(Activity):
Write out the records below exactly as they appear, skipping each picture.

(Dataset records):
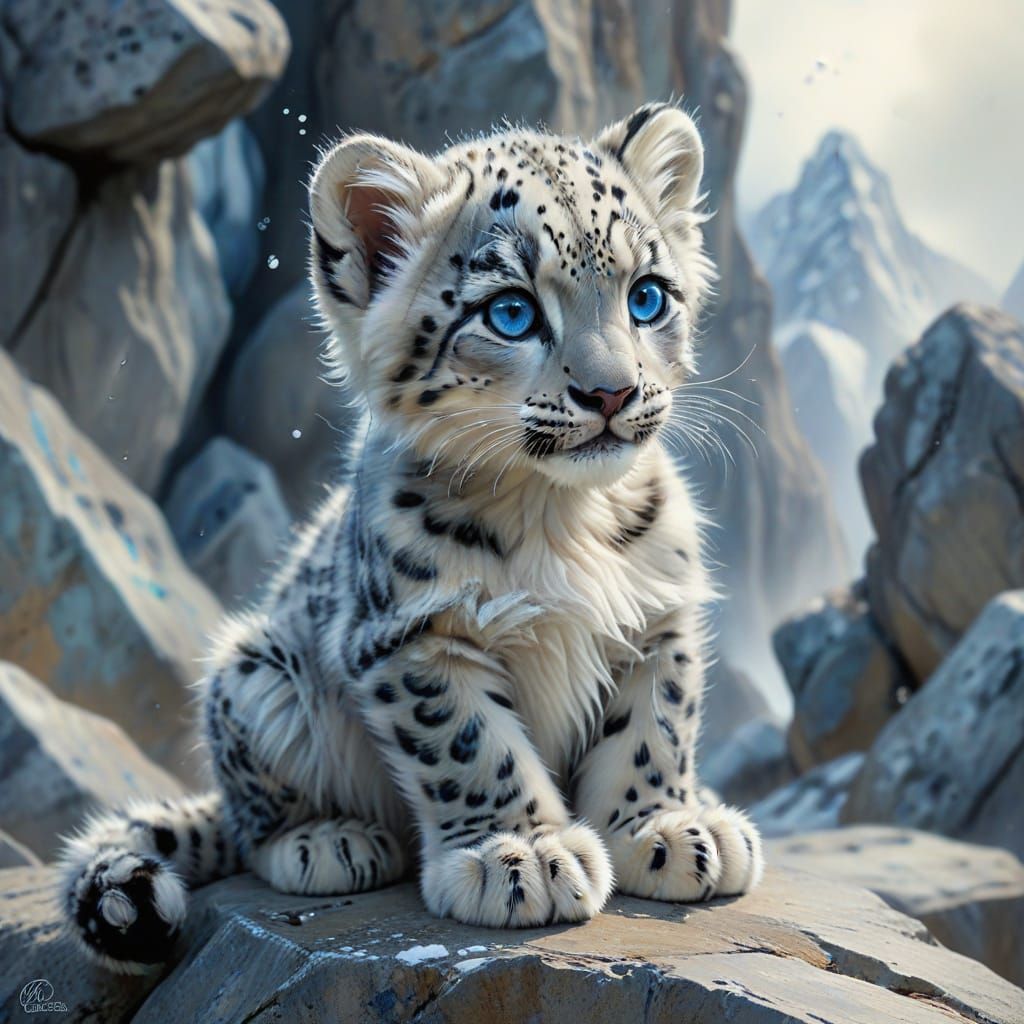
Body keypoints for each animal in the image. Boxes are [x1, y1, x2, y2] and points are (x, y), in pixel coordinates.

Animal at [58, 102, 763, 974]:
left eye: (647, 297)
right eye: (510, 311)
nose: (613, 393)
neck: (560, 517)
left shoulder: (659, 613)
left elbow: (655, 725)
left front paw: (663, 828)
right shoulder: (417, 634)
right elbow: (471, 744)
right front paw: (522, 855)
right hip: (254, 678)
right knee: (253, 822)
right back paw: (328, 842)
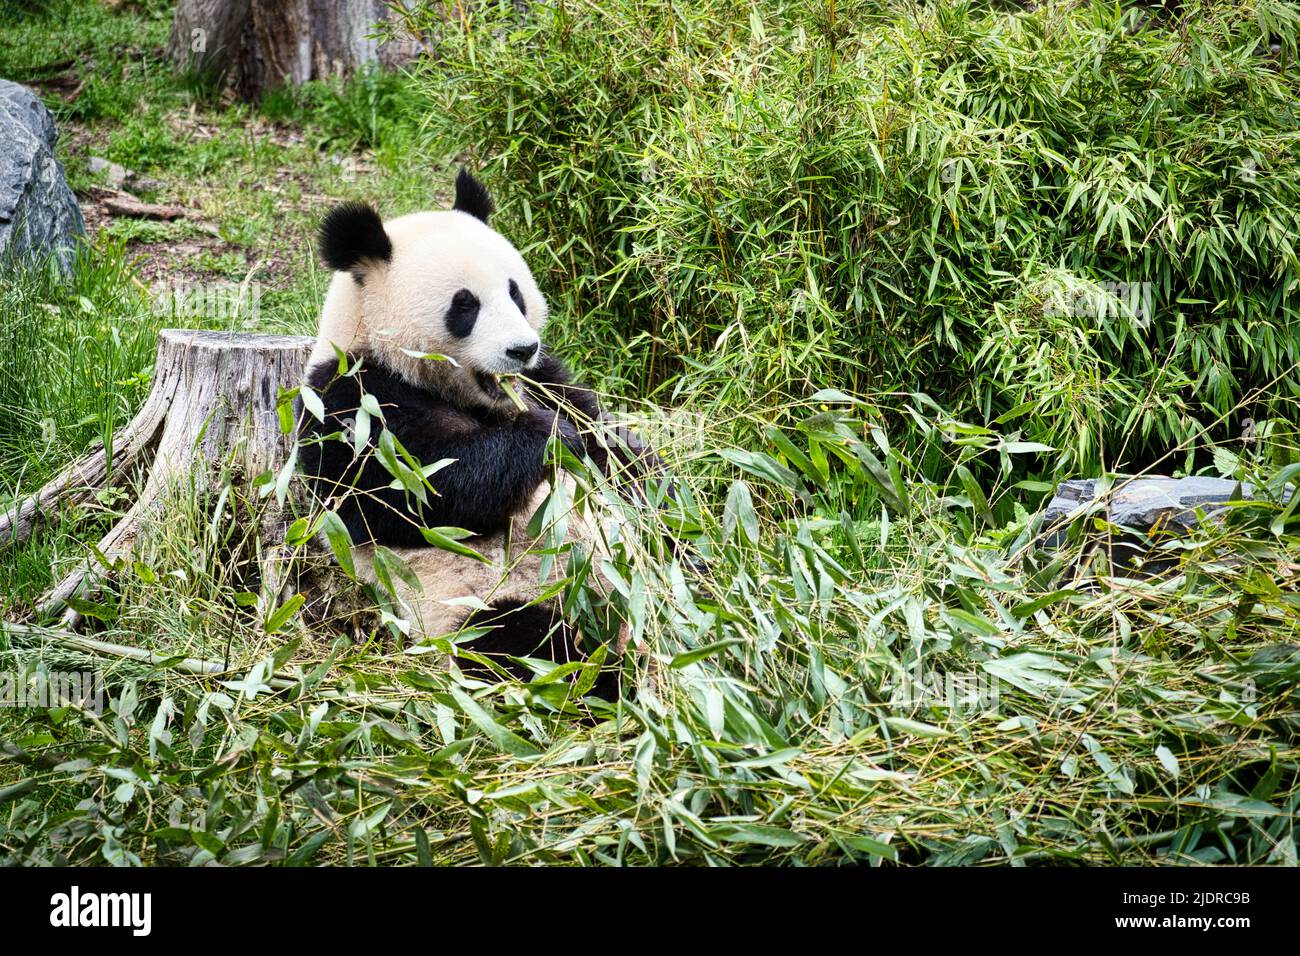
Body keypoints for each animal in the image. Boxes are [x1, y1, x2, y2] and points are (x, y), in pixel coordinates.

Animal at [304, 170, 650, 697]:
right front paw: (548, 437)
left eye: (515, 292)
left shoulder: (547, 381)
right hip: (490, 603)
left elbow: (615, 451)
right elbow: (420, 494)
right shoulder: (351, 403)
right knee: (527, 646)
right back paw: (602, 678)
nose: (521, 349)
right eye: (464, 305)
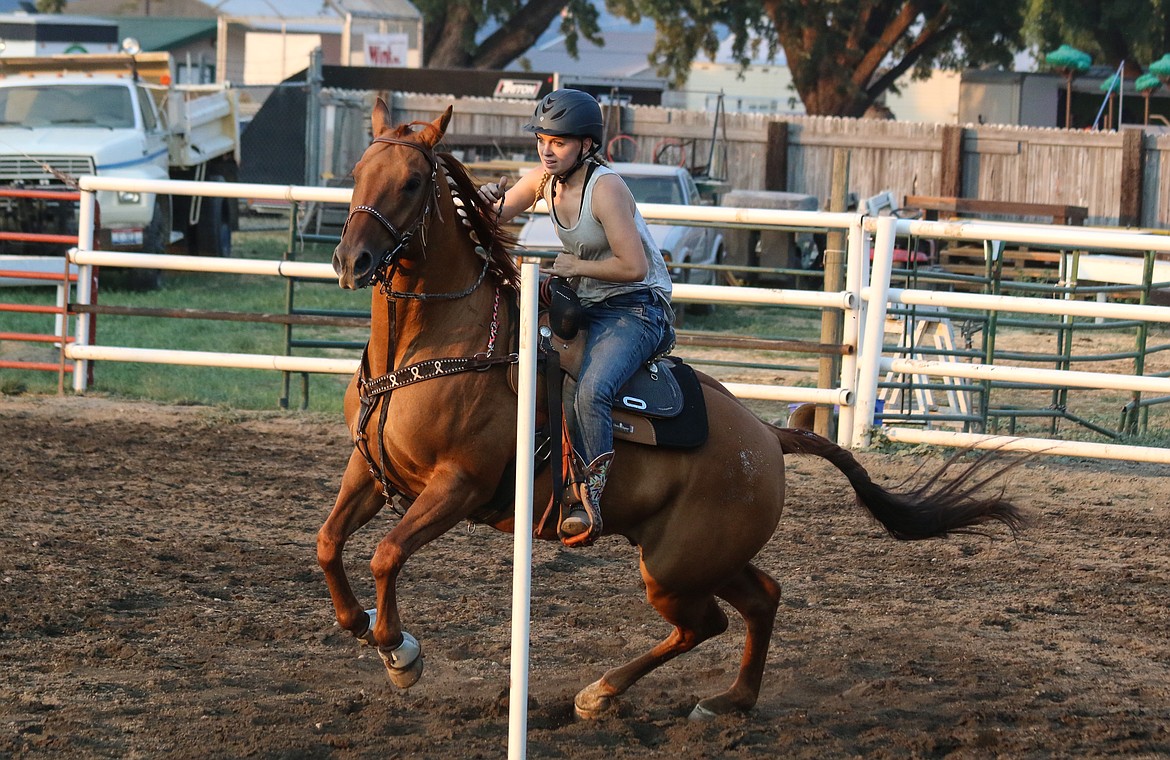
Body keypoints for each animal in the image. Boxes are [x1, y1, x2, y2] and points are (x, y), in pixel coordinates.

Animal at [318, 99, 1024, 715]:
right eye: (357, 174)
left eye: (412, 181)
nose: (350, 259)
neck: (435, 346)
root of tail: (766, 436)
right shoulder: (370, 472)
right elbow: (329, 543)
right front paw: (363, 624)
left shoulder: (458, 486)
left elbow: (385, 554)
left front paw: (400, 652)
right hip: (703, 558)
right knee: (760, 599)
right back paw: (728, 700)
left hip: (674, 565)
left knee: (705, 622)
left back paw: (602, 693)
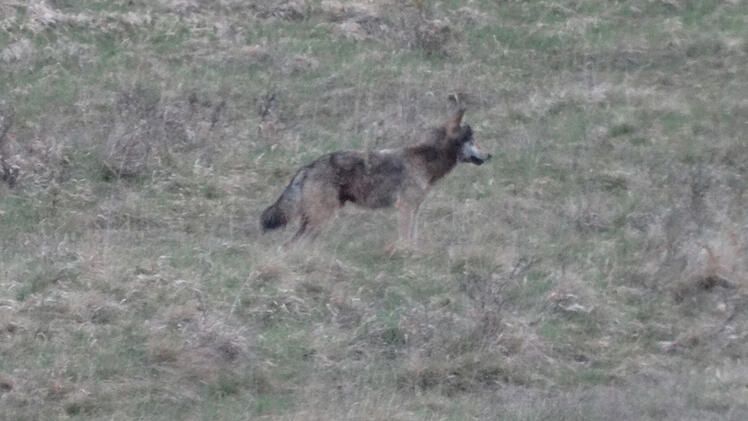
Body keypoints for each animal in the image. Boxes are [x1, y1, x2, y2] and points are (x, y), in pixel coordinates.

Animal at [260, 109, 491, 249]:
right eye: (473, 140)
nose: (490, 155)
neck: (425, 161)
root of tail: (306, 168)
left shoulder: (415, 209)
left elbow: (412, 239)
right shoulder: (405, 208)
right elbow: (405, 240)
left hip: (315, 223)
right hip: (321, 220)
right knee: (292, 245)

(Solved exercise):
Body keypoints for each animal in the image. Boxes are [x1, y1, x2, y2] and points are (x, y), in pixel coordinates.

Animal at [58, 102, 763, 974]:
left eye: (647, 297)
right eye: (510, 311)
nose: (613, 393)
neck: (560, 517)
left shoulder: (659, 613)
left elbow: (655, 725)
left front paw: (663, 828)
right shoulder: (417, 634)
right elbow: (471, 744)
right front paw: (522, 855)
right hip: (254, 678)
right knee: (253, 822)
right back paw: (328, 842)
Body keypoints for each animal in the image. Boxes are [x1, y1, x2, y2] and points are (x, y), in pixel coordinates.

Animal at [304, 170, 650, 697]:
right front paw: (548, 437)
left eye: (515, 292)
left shoulder: (547, 381)
right hip: (490, 603)
left elbow: (615, 451)
right elbow: (420, 494)
right shoulder: (351, 403)
right knee: (527, 646)
right back paw: (602, 678)
nose: (521, 349)
right eye: (464, 305)
Body keypoints for each animal in the image. Boxes are [x1, y1, x2, y2] and points are (x, y), in pixel coordinates.

Animal at [318, 99, 1024, 715]:
right eye: (357, 174)
left eye: (412, 181)
nose: (350, 259)
neck: (435, 346)
root of tail: (766, 436)
right shoulder: (370, 472)
right elbow: (329, 543)
right front paw: (363, 624)
left shoulder: (458, 486)
left elbow: (385, 554)
left front paw: (400, 652)
right hip: (703, 558)
right knee: (760, 599)
right back paw: (728, 700)
left hip: (674, 565)
left knee: (705, 622)
left back paw: (602, 693)
Body keypoints for each animal in the image. Boxes are [x1, y1, x2, y2] and points are (x, y), in pixel coordinates.

Animal at [260, 109, 491, 249]:
right eye: (473, 140)
nose: (490, 155)
neck: (425, 161)
root of tail: (306, 168)
left shoulder: (415, 209)
left elbow: (412, 239)
right shoulder: (405, 208)
right elbow: (405, 240)
left hip: (315, 223)
right hip: (321, 220)
right knee: (292, 245)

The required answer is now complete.